Unlike the overwhelming majority of Somalis, who have been reduced to poverty and starvation by a two-year civil war, the men at this qat party are relatively affluent, even rich.
Mohammed, the host, is getting wealthy from his recent venture: He took over an abandoned building, turned it into a makeshift hotel and rented rooms to the hundreds of foreign journalists in the capital to cover the U.S. Marines’ humanitarian mission. He charges $1,200 a week for a dingy, fly-infested room with infrequent water and a single sheet per bed. That sum--plus the $24 he gets for a case of bottled water and the $48 he charges for 24 cans of orange soda--allows him to treat his friends to a daily qat session.
As the afternoon passes and the 100-degree heat subsides, the talk turns to the overall situation here in Somalia.
“I’m glad the Americans are here. They’re the only ones who can repair this place,” said Hassan, a onetime car dealer who would not talk about how he makes a living now. Others in the room later said Hassan imports qat, a lucrative product, a bag of which costs about $80.
Qat is a boon to dealers. It costs only pennies to produce, and dealers’ only real costs are incurred in shipping their product from Kenya. With the Somali roads wrecked by the war and with their being heavily mined and without any semblance of maintenance, the overland routes are limited.
Still, abundant amounts of qat are flown in on charter planes, costing $8,000 a flight. It is an open operation. On any day, a visitor to the private Wilson airport in Nairobi will find hundreds of bags of qat stacked against the terminal building waiting for shipment.
The profits are so high and the demand so great that qat sellers here banded together recently and built their own airstrip 30 miles from Mogadishu to avoid the looting and pillaging that prevailed at the capital’s main airport. Because they fear that Americans may confiscate their supply, they continue to use that strip, although the U.S. Marines have secured the main airport.
“Yes,” said Ali, another chewer, “soldiers have been taking qat away. That is not right. Qat is a way of life. We’re Muslims, but we don’t try to stop their beer.”
There is no evidence that U.S. troops are taking away any Somali’s qat, although one American civilian official said it might happen in the future because the drug now is finding a market in the United States.
By now, two hours have passed and the conversation in the darkening room waxes and wanes between animated arguments and incomprehensible muttering.
“Hey, Mohammed: It’s easy for you to like the Americans, they’re making you rich. But for some of us, they’ve destroyed our business,” says a speaker, said to have been a major merchant in Mogadishu’s notorious arms market.

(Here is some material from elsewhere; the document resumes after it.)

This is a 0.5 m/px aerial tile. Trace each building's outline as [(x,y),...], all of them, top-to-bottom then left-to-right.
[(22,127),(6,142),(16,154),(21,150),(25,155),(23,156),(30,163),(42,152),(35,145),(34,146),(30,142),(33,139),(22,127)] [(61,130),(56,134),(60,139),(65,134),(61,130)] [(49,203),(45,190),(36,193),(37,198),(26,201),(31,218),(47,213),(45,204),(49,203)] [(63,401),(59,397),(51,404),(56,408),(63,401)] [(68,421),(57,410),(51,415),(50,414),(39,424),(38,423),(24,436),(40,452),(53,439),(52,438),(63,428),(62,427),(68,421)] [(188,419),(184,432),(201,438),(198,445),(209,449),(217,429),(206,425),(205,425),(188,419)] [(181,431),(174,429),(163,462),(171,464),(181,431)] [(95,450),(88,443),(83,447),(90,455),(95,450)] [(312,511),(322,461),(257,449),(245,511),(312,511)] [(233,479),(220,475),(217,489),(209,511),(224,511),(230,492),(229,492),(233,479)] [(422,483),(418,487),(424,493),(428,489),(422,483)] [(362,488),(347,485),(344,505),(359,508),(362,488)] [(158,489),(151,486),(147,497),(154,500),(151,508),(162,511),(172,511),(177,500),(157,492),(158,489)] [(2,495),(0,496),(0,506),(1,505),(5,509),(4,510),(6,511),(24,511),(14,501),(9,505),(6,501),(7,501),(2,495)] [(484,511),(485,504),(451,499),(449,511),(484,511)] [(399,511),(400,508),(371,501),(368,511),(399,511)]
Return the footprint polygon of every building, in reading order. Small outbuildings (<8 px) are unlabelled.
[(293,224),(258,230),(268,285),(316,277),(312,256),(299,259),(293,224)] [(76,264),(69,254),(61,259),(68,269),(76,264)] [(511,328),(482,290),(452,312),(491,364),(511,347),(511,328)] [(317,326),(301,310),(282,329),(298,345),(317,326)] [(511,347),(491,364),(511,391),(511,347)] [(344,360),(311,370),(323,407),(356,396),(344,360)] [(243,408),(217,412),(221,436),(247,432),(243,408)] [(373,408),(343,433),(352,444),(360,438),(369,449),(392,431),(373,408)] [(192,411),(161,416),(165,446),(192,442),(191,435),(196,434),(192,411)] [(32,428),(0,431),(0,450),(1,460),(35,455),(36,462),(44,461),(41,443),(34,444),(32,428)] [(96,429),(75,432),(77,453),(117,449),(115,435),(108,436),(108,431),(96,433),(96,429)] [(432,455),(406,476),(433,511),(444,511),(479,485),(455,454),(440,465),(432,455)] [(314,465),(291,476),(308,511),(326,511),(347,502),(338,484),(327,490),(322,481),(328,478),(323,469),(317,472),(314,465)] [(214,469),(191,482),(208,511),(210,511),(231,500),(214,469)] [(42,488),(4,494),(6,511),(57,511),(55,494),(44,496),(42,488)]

Although the U.S. Marines here do not generally disarm Somalis, the guns that once were so prevalent on the streets here have largely disappeared, and the demand for the AK-47 assault rifles, the Uzi sub-machine guns and the Russian automatic pistols has dried up, too.
Despite the losses any of the qat-chewing entrepreneurs may have suffered because of the U.S. intervention in Somalia, nothing but good nature, great kindness and courtesy are shown to an American visitor. Everyone shakes his hand constantly. And they smile, revealing the hallmark of the qat addict--teeth badly stained with a brownish grime.
The afternoon draws to a close and the men stand up to leave.
Before the war and the anarchy, Mohammed said, they would stay and chew well into the night. Now, however, it is unsafe to be out after dark, so they sadly depart.
But each grabs a handful of qat for the road.